#### Exercise aim
Duplicate the data below, beginning with the line containing "pose: elev=190.0 azim=202.7" and continuing through the end of the data.

[Stored entries]

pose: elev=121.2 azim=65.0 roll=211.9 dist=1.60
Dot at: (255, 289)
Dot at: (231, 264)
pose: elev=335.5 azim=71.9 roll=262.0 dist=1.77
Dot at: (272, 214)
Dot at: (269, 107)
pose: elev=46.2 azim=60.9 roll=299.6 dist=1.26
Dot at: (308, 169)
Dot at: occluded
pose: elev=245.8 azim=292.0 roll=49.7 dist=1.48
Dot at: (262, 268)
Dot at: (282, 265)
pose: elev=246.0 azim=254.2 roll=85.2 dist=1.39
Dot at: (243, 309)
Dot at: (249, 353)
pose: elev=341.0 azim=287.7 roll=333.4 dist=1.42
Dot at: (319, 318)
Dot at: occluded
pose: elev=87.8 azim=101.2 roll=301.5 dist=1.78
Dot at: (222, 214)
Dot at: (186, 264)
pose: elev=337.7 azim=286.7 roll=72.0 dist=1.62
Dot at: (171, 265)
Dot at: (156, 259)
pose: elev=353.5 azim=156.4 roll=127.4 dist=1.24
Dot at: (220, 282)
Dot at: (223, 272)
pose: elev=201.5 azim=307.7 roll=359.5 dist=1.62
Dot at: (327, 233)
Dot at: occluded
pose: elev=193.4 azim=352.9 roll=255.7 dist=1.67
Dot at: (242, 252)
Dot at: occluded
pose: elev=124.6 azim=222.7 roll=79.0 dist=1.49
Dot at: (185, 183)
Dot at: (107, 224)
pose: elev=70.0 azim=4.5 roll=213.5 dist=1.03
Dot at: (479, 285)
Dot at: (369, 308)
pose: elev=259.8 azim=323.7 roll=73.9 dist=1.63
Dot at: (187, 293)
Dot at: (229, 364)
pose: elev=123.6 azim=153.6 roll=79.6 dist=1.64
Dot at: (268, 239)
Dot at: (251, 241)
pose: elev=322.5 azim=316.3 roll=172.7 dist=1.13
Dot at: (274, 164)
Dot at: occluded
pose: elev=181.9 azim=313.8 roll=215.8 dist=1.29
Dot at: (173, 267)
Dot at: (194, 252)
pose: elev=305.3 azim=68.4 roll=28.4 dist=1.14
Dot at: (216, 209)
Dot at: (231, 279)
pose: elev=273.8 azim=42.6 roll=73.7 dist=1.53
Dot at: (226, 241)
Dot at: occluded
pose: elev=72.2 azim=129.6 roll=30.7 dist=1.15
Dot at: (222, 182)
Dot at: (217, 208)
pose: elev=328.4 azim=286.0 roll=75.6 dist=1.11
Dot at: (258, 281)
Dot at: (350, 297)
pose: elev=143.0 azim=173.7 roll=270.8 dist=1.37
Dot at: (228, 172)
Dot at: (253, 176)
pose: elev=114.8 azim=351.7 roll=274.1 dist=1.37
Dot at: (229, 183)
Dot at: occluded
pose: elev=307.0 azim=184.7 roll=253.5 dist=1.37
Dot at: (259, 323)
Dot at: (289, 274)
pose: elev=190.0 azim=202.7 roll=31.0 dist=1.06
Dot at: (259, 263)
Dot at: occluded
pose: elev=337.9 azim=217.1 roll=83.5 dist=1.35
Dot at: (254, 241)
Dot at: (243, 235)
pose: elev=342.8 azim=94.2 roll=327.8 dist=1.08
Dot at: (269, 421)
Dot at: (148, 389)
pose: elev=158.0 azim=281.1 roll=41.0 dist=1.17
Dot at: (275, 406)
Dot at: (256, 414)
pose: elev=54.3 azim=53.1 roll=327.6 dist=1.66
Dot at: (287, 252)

#### Complete output
pose: elev=190.0 azim=202.7 roll=31.0 dist=1.06
Dot at: (259, 263)
Dot at: occluded
pose: elev=337.9 azim=217.1 roll=83.5 dist=1.35
Dot at: (254, 241)
Dot at: (243, 235)
pose: elev=342.8 azim=94.2 roll=327.8 dist=1.08
Dot at: (269, 421)
Dot at: (148, 389)
pose: elev=158.0 azim=281.1 roll=41.0 dist=1.17
Dot at: (275, 406)
Dot at: (256, 414)
pose: elev=54.3 azim=53.1 roll=327.6 dist=1.66
Dot at: (287, 252)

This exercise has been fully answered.